Here's the specs: I was handed down an old craftsman mower with a tecumseh engine. the cross-reference model suggests is a TVS-90 (it's an old 143.XXXX, and best i can interpret its probably from the early 80s) and it has a series 9 carburetor (float). 

Here's the story. Last cut of last year, it was working fine. I ran it until it puttered out of gas and drained the oil for winter storage. A few weeks ago i pulled it out for the first cut: put in fresh oil, fresh gas, but no new plug (replaced plug middle last season, and visual inspection was fine).

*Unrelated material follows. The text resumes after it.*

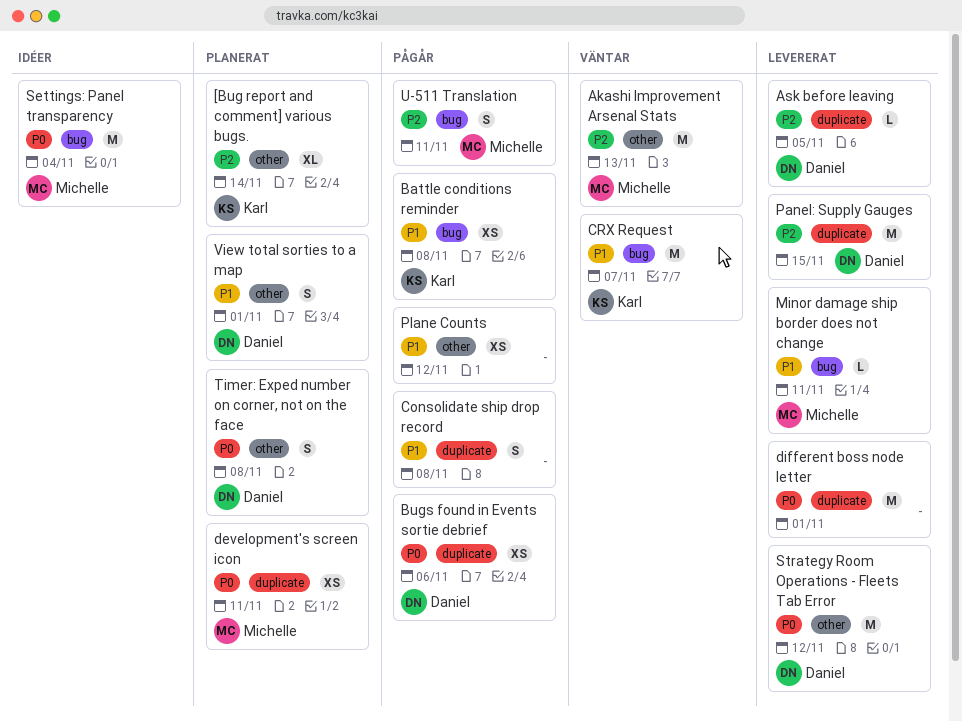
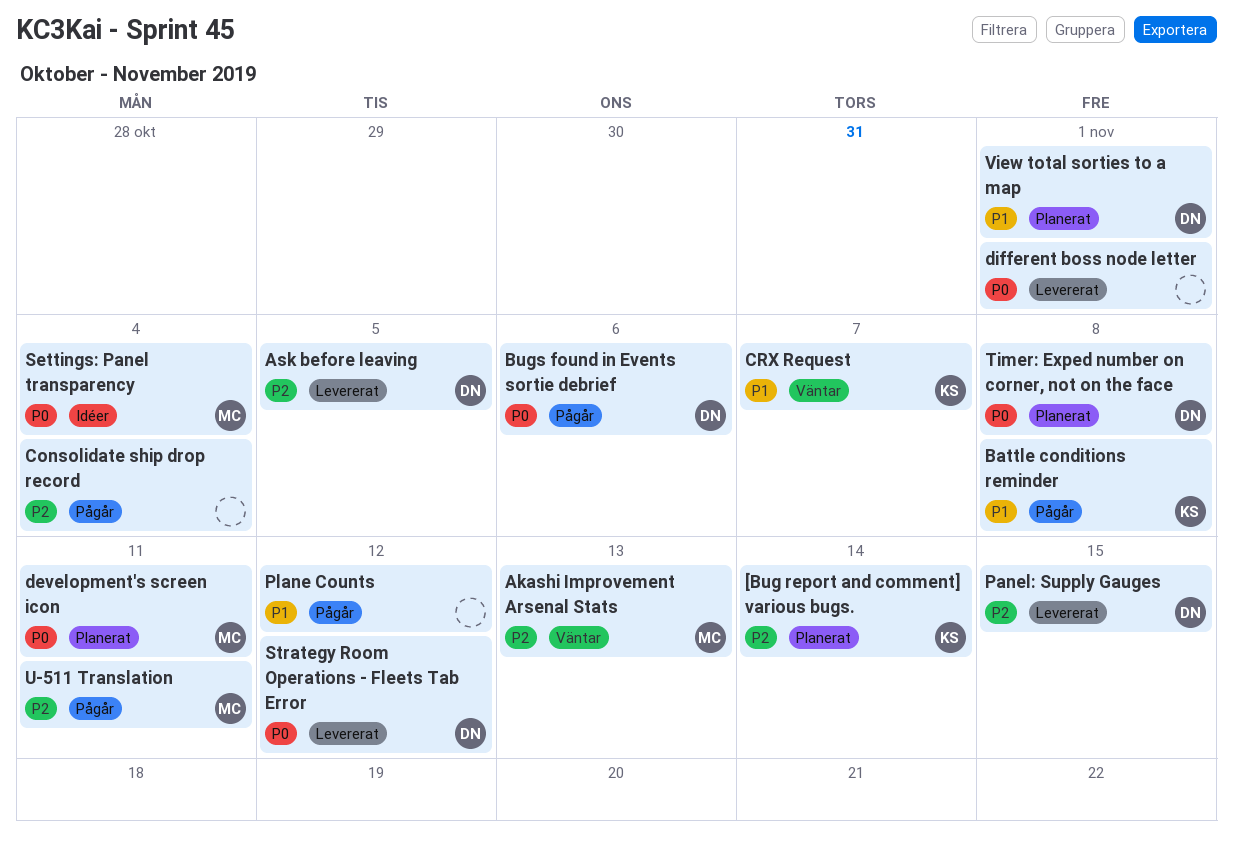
Consolidate ship drop record, priority: P1 -> P2
Consolidate ship drop record, due: Nov 8 -> Nov 4
Minor damage ship border does not change: present -> none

i pulled the cord, and it had good compression, no pullback but oil blew out of the muffler on the front left of the engine. i tried a few times with the same result. then i checked the carb, and it was slightly gacked (with some residue left in the cup). took the whole carb system apart and cleaned till it was spotless (including cleaning out the little holes on the cup screw), and replaced and started again. it started on the first pull, but this time it was slightly jerky with low rpms. When i manually moved the governor, the rpms increased and the jerk diminished slightly, but wouldn't maintain. 

i decided to take the engine off and inspect the engine. i took pretty much everything apart, stopping with the front cylinder case (pistons looked ok), just to inspect and clean. the blade was bent in the middle, so i bought a new blade. the flywheel key was intact and the crankshaft did not appear to be bent. everything else appeared to be ok, so i rebuilt. new gas and new oil again, and after priming and few tugs it starts but with low rpms. there is still a slight jerk, and it's a little noisy (kind of like a loud chug sound) manual movement of the governer increases rpms but does not maintain.

the only thing i can think of is that i might have messed with the governor spring and stretched when replacing, or that it was just getting old in the first place (or a combination of the two).

sorry to be so long, but wanted to be thorough. any ideas?

thanks very much.
b


----------



## bartleby (May 5, 2009)

well, that was easy enough. governor attachment was in wrong hole.


----------



## light mechanic (Jul 18, 2008)

That's how we are started learning by yourself and had to think it through, sure would have been nice to have the net back then, sounds like you are well on the way of getting your mechanic work done, glad for you, have fun and learn at the same time, Light Mechanic


----------